Is levothyroxine expensive?

Other people may hesitate to start levothyroxine treatment because they worry about their affordability. Such patients may want to consider shopping online for relatively cheap Synthroid® through international or Canada pharmacy referral services. A service like this connects patients with licensed pharmacies abroad that offer affordable options thanks to stricter drug price regulations in non-U.S. countries.

At the end of the day, try to have a frank and open discussion with your doctor if you’re not sure. By understanding your medical history and profile, your doctor can help you weigh the benefits and risks of levothyroxine and decide on the right treatment.

Hypothyroidism and Food

Hypothyroidism and Food
There is less information about the effect food has on hypothyroidism. However, there is still some information out there that you might want to keep in mind:

  • A 2012 article in the Journal of the Academy of Nutrition and Dietetics recommended dieticians create an energy-controlled diet for hypothyroid patients, complete with foods high in fibre and adequate fluid intake.
  • A 2013 study with a large sample size found that a vegan diet was associated with a lower risk for hypothyroidism, but this conclusion did not reach statistical significance.
  • If you are pregnant, you may need iodine supplementation because the developing baby gets its iodine from you. Since managing iodine levels can be complex in someone with hypothyroidism, consult with your doctor.
  • Also, discuss with your doctor if you eat foods high in iodine, such as kelp and seaweed or certain cough syrups and iodized salt.
  • It has been suggested that soy products can interfere with the absorption of thyroid hormones. However, completely eradicating soy from your diet is likely unnecessary; one doctor merely suggests not eating soy every day.

Before radically changing your diet, consult with your doctor. Regularly eating meat and then suddenly going vegan might not seem that serious, but it can be a very radical change. It can also be dangerous if you have other health conditions or are lacking certain nutrients.

How about supplements?

How about supplements
Be wary of any supplement that claims it can support thyroid health. Supplements are not regulated by the FDA the same way medications are, and promotional language can be misleading.

Always check with a qualified health-care provider before starting a new supplement to make sure it’s safe for use.

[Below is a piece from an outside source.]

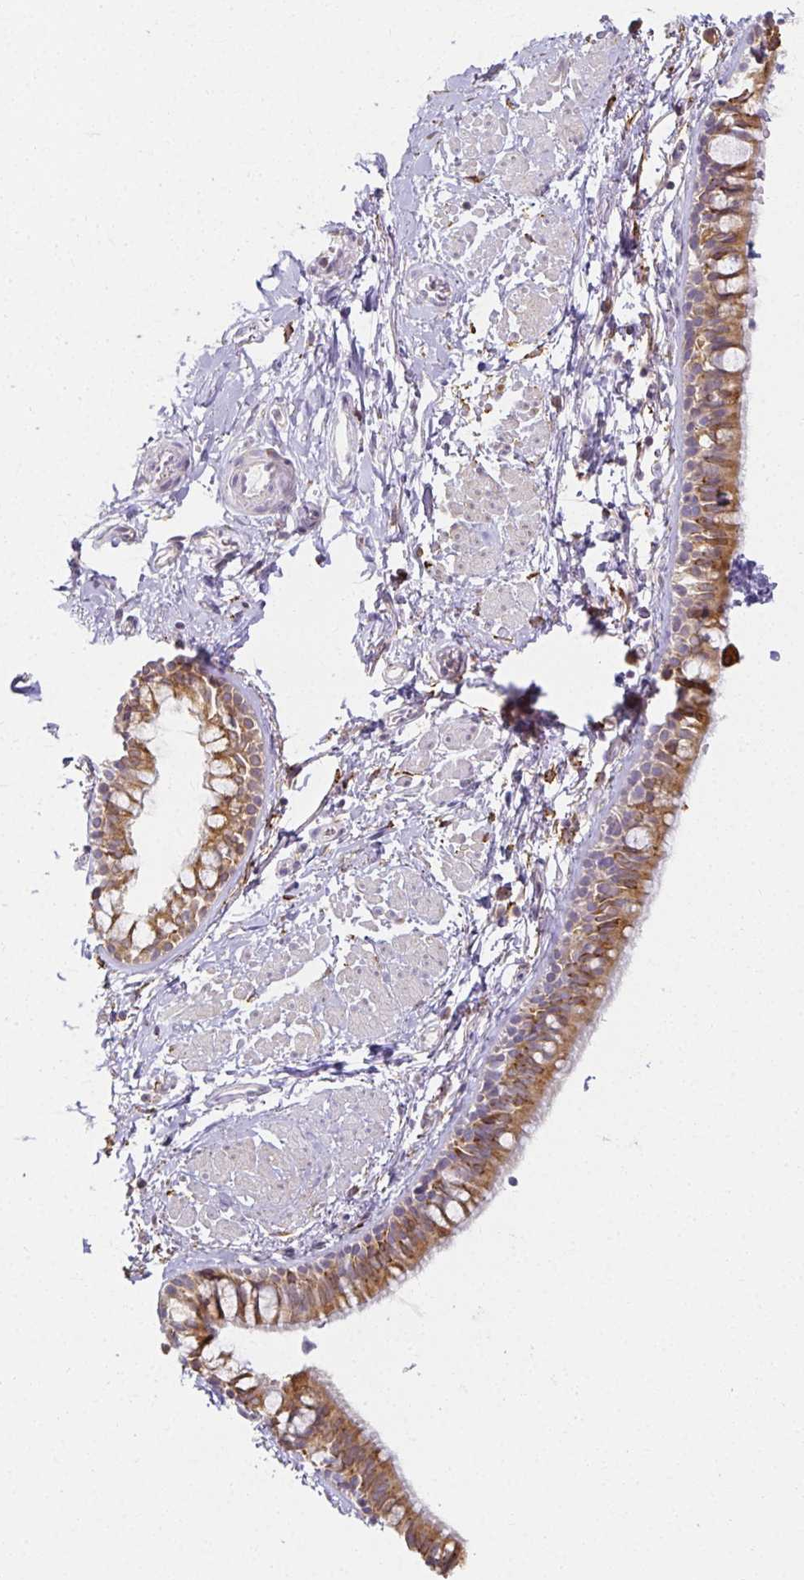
{"staining": {"intensity": "moderate", "quantity": ">75%", "location": "cytoplasmic/membranous"}, "tissue": "bronchus", "cell_type": "Respiratory epithelial cells", "image_type": "normal", "snomed": [{"axis": "morphology", "description": "Normal tissue, NOS"}, {"axis": "topography", "description": "Lymph node"}, {"axis": "topography", "description": "Cartilage tissue"}, {"axis": "topography", "description": "Bronchus"}], "caption": "Bronchus stained for a protein demonstrates moderate cytoplasmic/membranous positivity in respiratory epithelial cells.", "gene": "GP2", "patient": {"sex": "female", "age": 70}}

Supplements, even natural ones, may interact poorly with other medical conditions and medications you have.

If you have not been diagnosed with hypothyroidism but suspect it because you share the symptoms, do not diagnose yourself! Get the appropriate tests done, as hypothyroidism may share similar symptoms with other conditions.

Overall, try not to let the symptoms of your thyroid condition get you down! Be actively involved in your care, and make sure you communicate any concerns to your health-care team.